The biggest battle with myself that is happening with quarantining is my own brain.
I feel like I am entering the final chapter of my ascension in the work I am doing.
I picture myself in my head, warrior women on both sides. All of these facets are a part of me, but some need to leave or “become smaller” as my therapist would say. The dark warrior women have my conditioned weaknesses and illnesses: insecurities, isolation, OCD, anxiety, fear, emotional extremes, judgement and more. The other side has warrior women who are pure goddesses, the all-knowing, all-powerful, all-loving parts of me.
What facets of your personality would be on each side while battling inside your brain?
Sometimes the dark side takes over. Life happens. Bad things, death, stress, traumas triggered, war, health problems, financial problems, relationship drama, the list goes on.
Each time we come face-to-face with who we are, who we once were, and who we could be.
I want to be more vulnerable.
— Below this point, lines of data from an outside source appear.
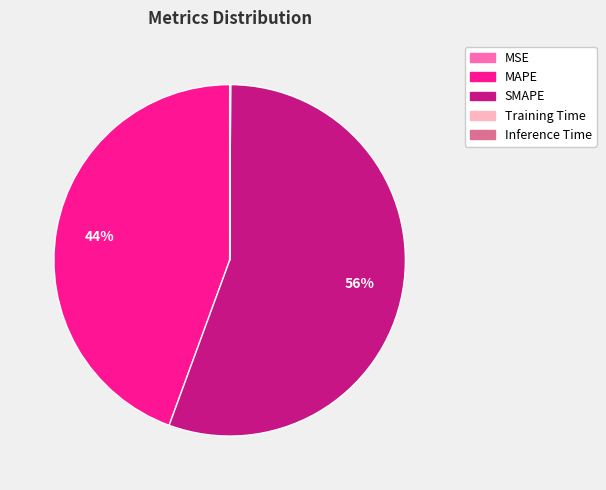

Which slice represents more than half of the pie?

SMAPE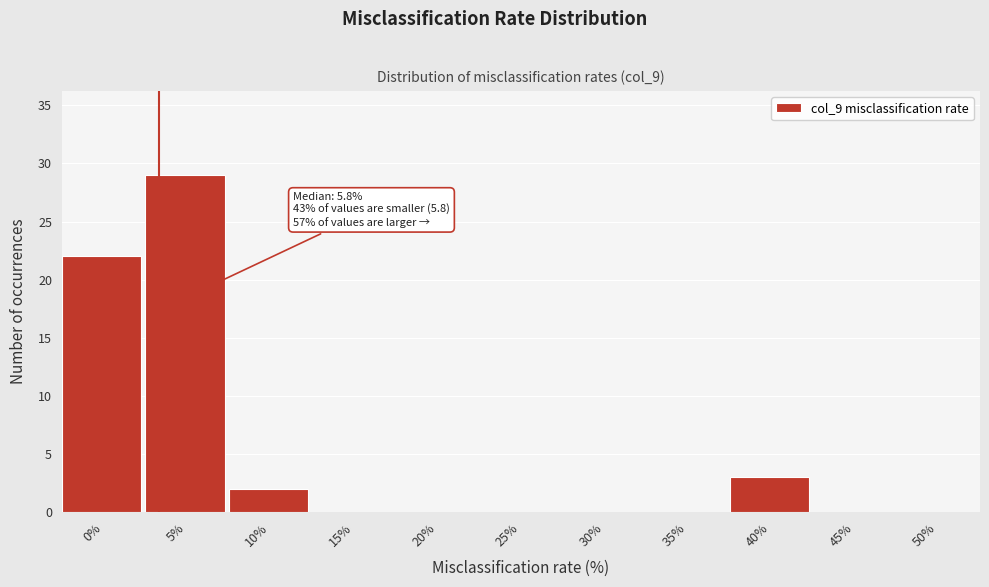

Reading right to left, extract all data points from this chart.

50%=0	45%=0	40%=3	35%=0	30%=0	25%=0	20%=0	15%=0	10%=2	5%=29	0%=22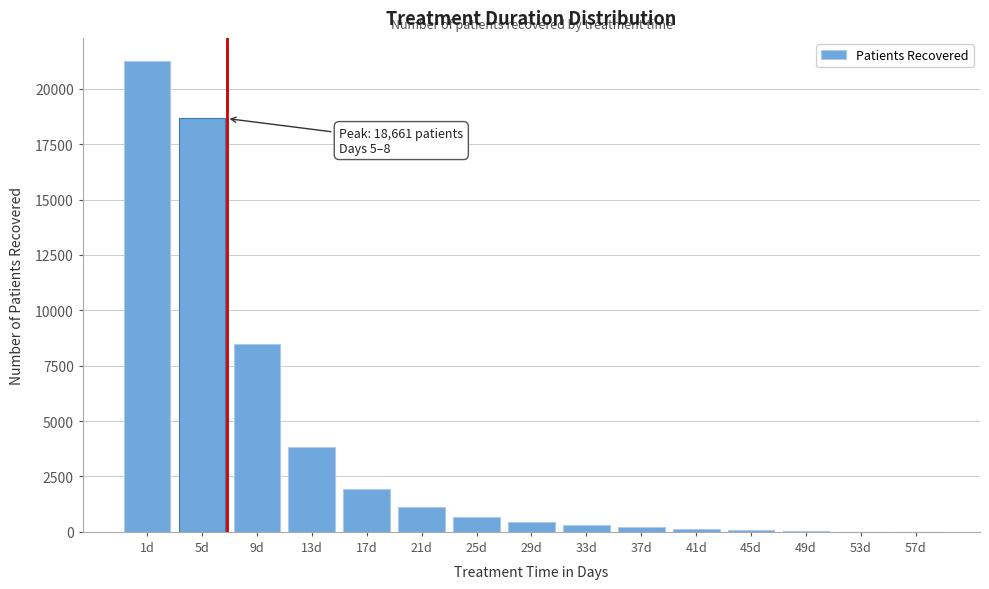

Which label corresponds to the largest value in the chart?

1d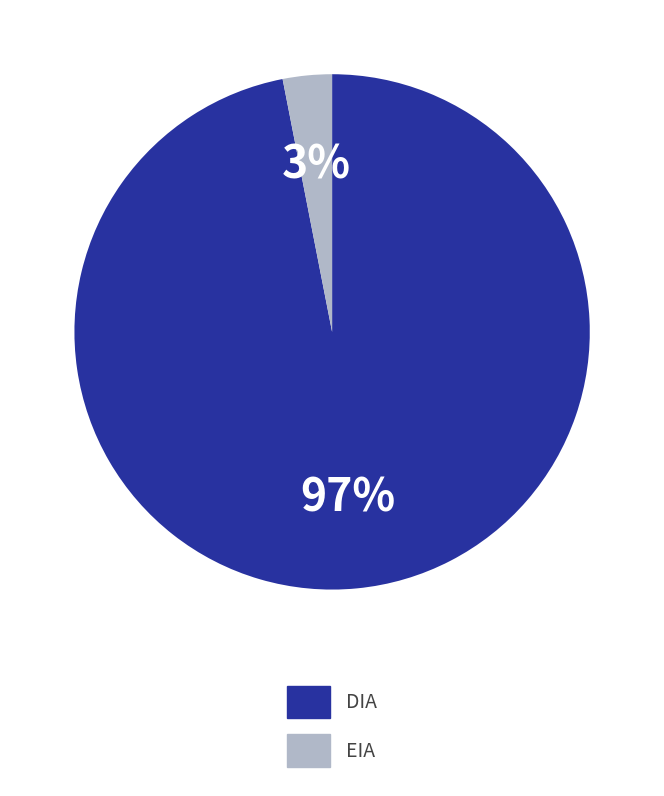

To the nearest percent, what is the difference between the largest and smallest slice percentages?

94%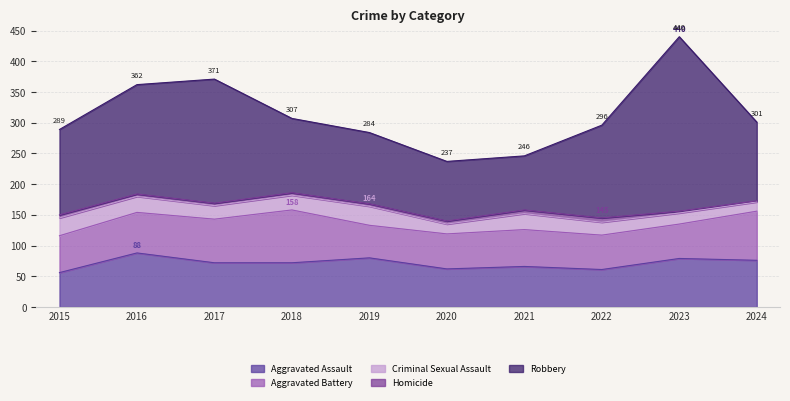

True or false: Robbery has a value of 172 at 2019.

False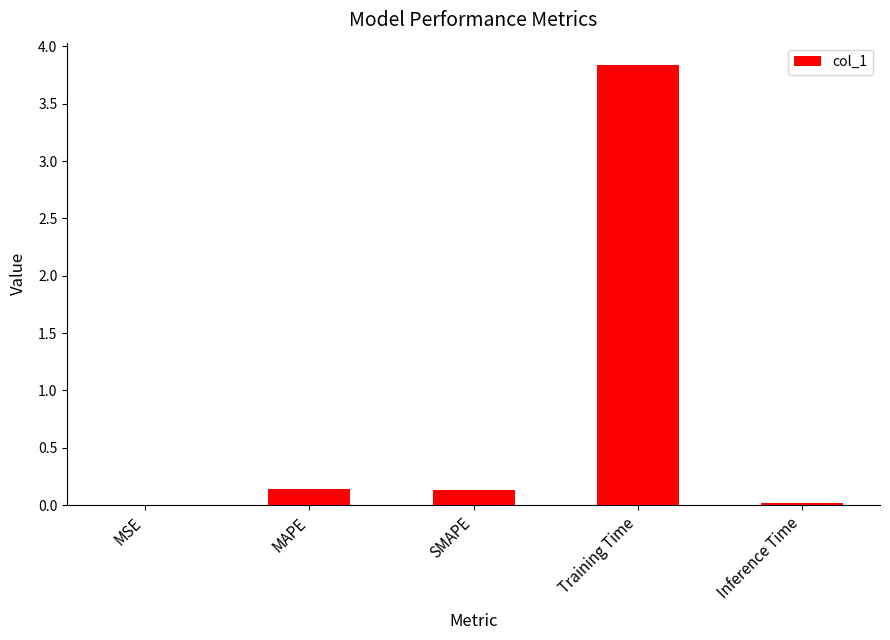

Between SMAPE and MSE, which is larger?

SMAPE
I want to put myself out there wholly without judgement to share my expertise and knowledge. Hell, I made it my full-time job to step into my truth so I could lead others into it as well.
This isn’t an on/off switch. This is constant battles, reflections and revelations. It is a self-awareness that is not damaging, but eye-opening. It is accountability with boundaries. It is a balancing act that we can’t master alone.
As this pandemic goes on, I feel myself getting stronger, letting go of old fears and letting the love for myself and knowledge grow.
Now is the perfect time to decide who you want to be.
Who could you be if you let go of any preconceived notions of what makes you, you? Have you got it in you to fight your demons, balance your shadows and listen to your soul so that the real you can exist on this plane? Are you ready for this journey? I know it’s the only way I want to live and I will never stop fighting for my soul’s peace.